Resistance to Thyroid Hormone

This autosomal dominant disorder is caused by mutations in the THRB gene. Because this receptor mediates the normal feedback of thyroid hormone on the hypothalamus and pituitary, patients have elevated serum levels of T4 and T3 but serum TSH levels are inappropriately normal or elevated. Goiter is almost always present, but symptoms of thyroid dysfunction are highly variable among individuals. There may be clinical features of hypothyroidism such as developmental delay, growth retardation, and delayed skeletal maturation, as well as certain clinical features of hyperthyroidism like tachycardia and hyperreflexia. Affected children also have an increased association of learning disabilities and ADHD. The clinical symptoms, goiter, and elevated thyroid hormone levels may be mistaken for Graves disease, but resistance to thyroid hormone (RTH) is confirmed by the presence of normal or elevated (not suppressed) TSH levels. This condition must also be differentiated from a pituitary TSH-secreting tumor, which is not familial and in which serum levels of the TSH α-subunit are elevated. Elevated levels of T4 on newborn screening should suggest the possibility of RTH.

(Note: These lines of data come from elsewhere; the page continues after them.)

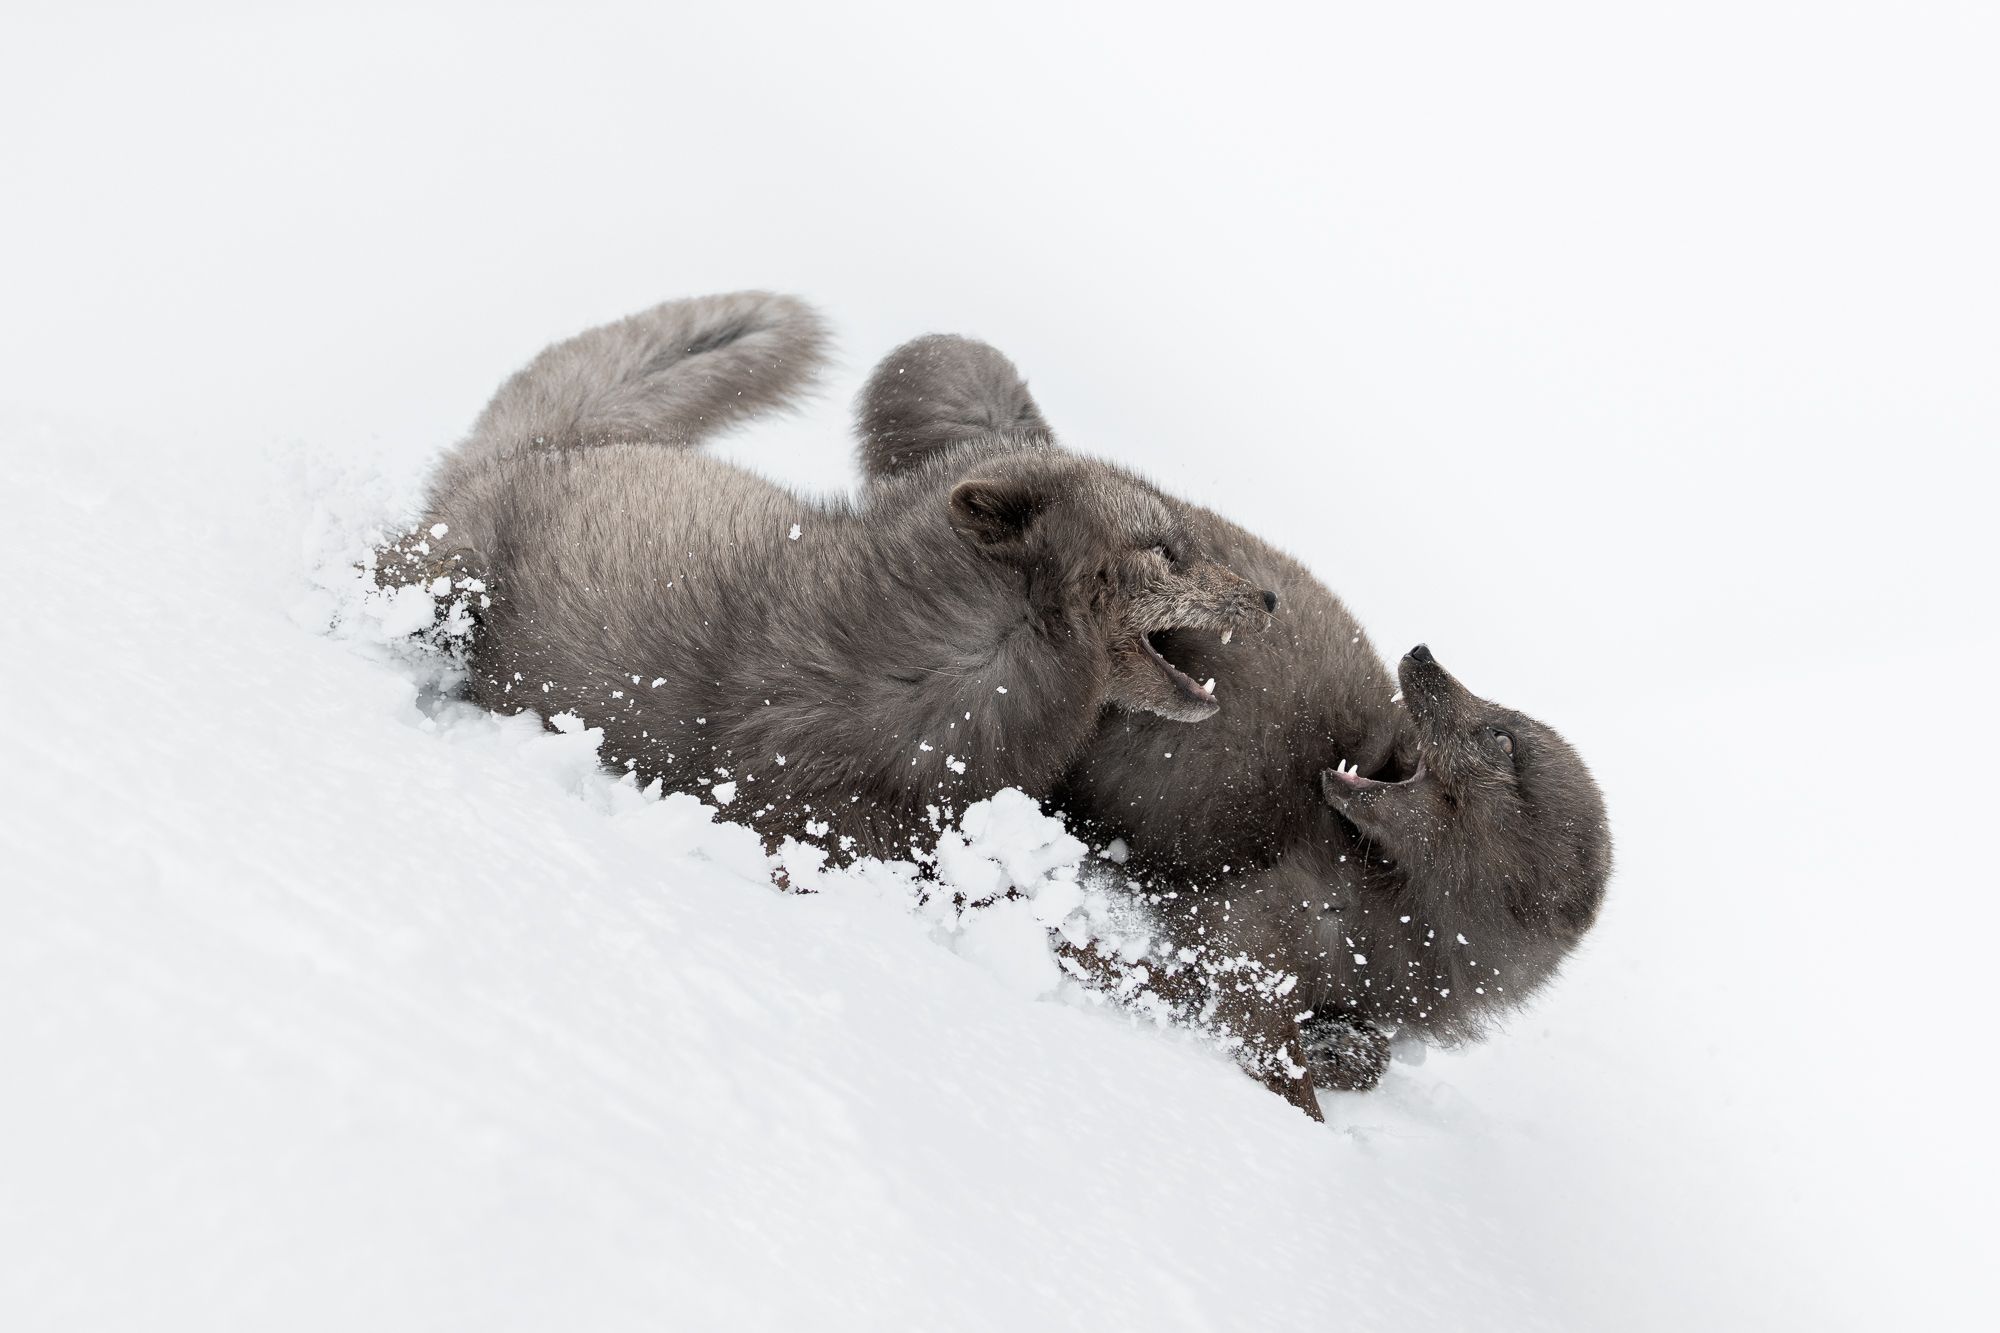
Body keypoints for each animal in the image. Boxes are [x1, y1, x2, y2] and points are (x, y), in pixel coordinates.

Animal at [852, 333, 1613, 1118]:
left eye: (1502, 737)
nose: (1423, 653)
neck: (1404, 923)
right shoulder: (1256, 921)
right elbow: (1263, 1029)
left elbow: (1368, 1055)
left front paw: (1337, 1048)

More than 100 distinct mutations in THRB have been identified in patients with RTH, and genotype-phenotype correlation is poor even amongst affected members of the same family. Nearly all mutations have a dominant-negative effect in which the mutant receptor interferes with normal receptor action, leading to disease even in heterozygotes. Individuals carrying 2 mutant alleles are severely affected. A very rare autosomal recessive form of this disorder has been reported in individuals homozygous for a deletion of the THRB gene.

Treatment is usually not required unless growth and skeletal retardation are present. Different therapies, including levothyroxine and triiodothyroacetic acid, have been successful in some patients. Symptoms of hyperthyroidism can be treated with β -blockers, but ATDs or radioiodine ablation are generally not used because they increase TSH levels and goiter size.

Although RTH due to THRB mutations has been recognized for decades, the first patients with mutations in the THRA gene have been reported only recently. These mutations, too, are dominant negative and cause disease in heterozygous carriers. Clinical symptoms suggest those of untreated primary hypothyroidism, including skeletal dysplasia with short stature and macrocephaly, developmental delay, constipation, bradycardia, and macrocytic anemia. Serum thyroid function tests show subtle abnormalities of low or low-normal T4 , high or high-normal T3 (with elevated T3 /T4 ratio), and normal TSH, as well as the unique finding of markedly low reverse T3 . Treatment has not been clearly established for this condition.